The kitchen is not merely Italian, it is
wholly Tuscan, and the Tuscan kitchen in skilful hands appears to
content both the gourmet and the gourmand. Affairs once brought a
distinguished English gourmet on a brief visit to Leghorn, and accident
(for its fame had not preceded him) took him to the Giappone. Instead of
staying three days, he stayed three weeks, so that he might ring all the
changes of that wonderful menu, and he has since publicly declared that
the kitchen of the Giappone is one of the finest in Europe. The English
visitor to Leghorn is a rarity, but all famous Italians have at some
time or other eaten at the Giappone--Crispi, Zanardelli, Cavallotti,
Benedetto Brin, Puccini, Mascagni, to mention only a few among many. The
proprietor is the Cav. Pasquale Cianfanelli, known even on the London
market for the excellence of his Tuscan wines.

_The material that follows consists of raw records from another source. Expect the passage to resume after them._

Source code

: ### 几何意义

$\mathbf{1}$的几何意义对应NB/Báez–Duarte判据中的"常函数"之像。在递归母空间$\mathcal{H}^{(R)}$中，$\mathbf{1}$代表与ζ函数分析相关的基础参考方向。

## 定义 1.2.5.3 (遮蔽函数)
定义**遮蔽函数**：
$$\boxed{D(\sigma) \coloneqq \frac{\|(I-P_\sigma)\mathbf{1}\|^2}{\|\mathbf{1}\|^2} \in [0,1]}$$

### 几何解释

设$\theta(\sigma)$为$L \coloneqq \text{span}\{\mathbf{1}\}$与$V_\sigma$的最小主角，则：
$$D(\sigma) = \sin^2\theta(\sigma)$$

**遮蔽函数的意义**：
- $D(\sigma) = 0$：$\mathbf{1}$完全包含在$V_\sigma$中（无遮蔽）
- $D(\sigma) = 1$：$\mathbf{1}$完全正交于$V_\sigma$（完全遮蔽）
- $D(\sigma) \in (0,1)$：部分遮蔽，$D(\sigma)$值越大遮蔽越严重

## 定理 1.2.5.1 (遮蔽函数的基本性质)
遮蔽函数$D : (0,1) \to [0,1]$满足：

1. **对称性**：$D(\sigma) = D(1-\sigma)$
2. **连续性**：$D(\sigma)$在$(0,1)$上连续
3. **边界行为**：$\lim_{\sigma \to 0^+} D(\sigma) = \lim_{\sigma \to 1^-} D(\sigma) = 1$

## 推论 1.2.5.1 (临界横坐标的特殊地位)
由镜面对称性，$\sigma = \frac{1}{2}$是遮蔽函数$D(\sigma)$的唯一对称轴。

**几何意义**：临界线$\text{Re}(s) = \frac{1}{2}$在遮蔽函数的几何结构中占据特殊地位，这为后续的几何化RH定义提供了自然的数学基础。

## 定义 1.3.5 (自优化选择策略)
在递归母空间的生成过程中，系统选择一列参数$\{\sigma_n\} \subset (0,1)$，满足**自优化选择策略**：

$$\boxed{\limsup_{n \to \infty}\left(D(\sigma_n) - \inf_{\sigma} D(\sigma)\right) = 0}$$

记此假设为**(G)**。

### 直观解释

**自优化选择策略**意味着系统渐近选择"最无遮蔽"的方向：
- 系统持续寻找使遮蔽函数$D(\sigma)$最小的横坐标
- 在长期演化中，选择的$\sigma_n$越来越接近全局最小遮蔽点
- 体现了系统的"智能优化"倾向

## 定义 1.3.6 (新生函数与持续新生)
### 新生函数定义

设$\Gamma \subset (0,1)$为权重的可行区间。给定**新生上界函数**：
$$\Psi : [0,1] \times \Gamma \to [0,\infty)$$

The full Tuscan dinner does not follow in the order of fish, entree,
roast, _piece de resistance_, and game, but of boiled (_lesso_), fried
(_fritto_), stewed (_umido_) and roast (_arrosto_). The boiled may be
beef; the fried, sweetbread; the stewed, fish; the roast, pigeon; but
this order is always maintained, and the stranger's disappointment at
there being no fish after the soup has only been equalled by his
astonishment when it turns up in the fourth place.